Ghanaians deported from Libya and Niger

Sixty-nine Ghanaians who set out on a journey to Libya were on Tuesday repatriated home and handed over to the immigration authorities.

The returnees mainly from the Brong Ahafo, Ashanti and Greater Accra regions, got stranded at the Niger-Libya border and the Niger authorities deported them to Burkina Faso where the Ghana Embassy in Ouagadougou arranged their passage to the Paga border in the Upper East Region.

The Regional Coordinating Council (RCC) got them transported to Bolgatanga. Addressing the deportees on Wednesday, the Regional Minister, Mr.

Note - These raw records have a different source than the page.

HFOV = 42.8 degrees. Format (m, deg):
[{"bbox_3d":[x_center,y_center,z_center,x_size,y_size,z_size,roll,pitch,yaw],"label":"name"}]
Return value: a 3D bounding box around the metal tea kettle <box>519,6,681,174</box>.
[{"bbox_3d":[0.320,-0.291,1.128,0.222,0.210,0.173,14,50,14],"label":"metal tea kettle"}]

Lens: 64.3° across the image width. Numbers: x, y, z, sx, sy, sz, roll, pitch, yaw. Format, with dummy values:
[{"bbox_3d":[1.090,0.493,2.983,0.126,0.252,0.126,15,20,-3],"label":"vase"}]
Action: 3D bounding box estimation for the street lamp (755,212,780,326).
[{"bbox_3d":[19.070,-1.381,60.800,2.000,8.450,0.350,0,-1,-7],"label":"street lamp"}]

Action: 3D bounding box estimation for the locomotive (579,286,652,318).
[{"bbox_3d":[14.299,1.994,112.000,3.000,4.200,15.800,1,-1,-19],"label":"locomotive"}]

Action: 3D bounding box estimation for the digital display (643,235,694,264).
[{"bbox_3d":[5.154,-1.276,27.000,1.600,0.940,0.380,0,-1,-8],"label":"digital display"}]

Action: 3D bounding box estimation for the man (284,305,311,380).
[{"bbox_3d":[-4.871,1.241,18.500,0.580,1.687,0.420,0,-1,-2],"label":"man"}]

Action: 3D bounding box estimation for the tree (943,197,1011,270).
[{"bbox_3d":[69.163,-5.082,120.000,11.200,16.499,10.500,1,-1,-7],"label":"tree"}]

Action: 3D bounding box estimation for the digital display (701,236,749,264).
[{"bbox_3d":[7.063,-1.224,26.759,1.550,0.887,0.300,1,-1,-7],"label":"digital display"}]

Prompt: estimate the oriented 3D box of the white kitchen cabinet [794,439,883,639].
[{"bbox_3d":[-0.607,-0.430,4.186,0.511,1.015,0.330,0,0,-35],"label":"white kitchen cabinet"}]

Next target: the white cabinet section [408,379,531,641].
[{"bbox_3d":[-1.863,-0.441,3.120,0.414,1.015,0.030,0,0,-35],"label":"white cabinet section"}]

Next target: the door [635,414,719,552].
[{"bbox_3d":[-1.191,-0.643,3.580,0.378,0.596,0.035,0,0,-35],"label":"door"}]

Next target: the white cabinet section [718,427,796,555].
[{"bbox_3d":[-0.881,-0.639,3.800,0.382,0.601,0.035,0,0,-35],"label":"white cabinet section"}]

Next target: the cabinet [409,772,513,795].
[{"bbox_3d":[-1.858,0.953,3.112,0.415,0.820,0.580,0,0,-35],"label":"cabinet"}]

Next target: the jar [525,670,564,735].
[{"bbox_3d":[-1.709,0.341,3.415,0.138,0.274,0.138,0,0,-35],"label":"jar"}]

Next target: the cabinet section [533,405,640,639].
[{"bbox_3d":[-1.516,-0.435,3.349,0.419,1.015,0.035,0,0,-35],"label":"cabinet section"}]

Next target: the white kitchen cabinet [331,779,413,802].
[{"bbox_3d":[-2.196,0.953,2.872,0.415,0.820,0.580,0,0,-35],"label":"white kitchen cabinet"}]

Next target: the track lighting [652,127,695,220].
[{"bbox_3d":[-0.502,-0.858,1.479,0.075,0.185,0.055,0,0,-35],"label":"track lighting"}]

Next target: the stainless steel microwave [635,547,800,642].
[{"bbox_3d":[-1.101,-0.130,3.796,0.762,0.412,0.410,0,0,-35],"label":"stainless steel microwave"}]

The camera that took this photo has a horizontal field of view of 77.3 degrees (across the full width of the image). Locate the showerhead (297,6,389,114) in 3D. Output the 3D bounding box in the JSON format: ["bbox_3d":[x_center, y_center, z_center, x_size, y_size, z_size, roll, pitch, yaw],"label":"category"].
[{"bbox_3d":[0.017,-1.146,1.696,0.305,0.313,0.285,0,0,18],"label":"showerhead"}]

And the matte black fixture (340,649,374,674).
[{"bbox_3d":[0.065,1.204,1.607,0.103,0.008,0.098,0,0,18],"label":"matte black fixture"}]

Mahami Salifu said the government would help them to settle and re-organise their lives.

He said youth unemployment is one of the major problems the government is grappling with by initiating concrete measures to provide job avenues.

Mr Salifu cited the introduction of the emergency social relief programme as one of such measures and advised the deportees to organise themselves into groups in their various communities so that they can benefit from the fund.

"Ghana is your home and she needs you more than the place you were struggling to go'', he said, and advised them to refrain from embarking on such perilous voyages in future.

A spokesman for the group, Mr Hayford Donkor from Kumasi, said about 600 other Ghanaians are currently stranded at Droku, a village on the Niger-Libya border, with no money to pay for their passage back home.

He appealed to the Ghana Embassy in Niger through the Regional Minister to arrange for their transportation back home.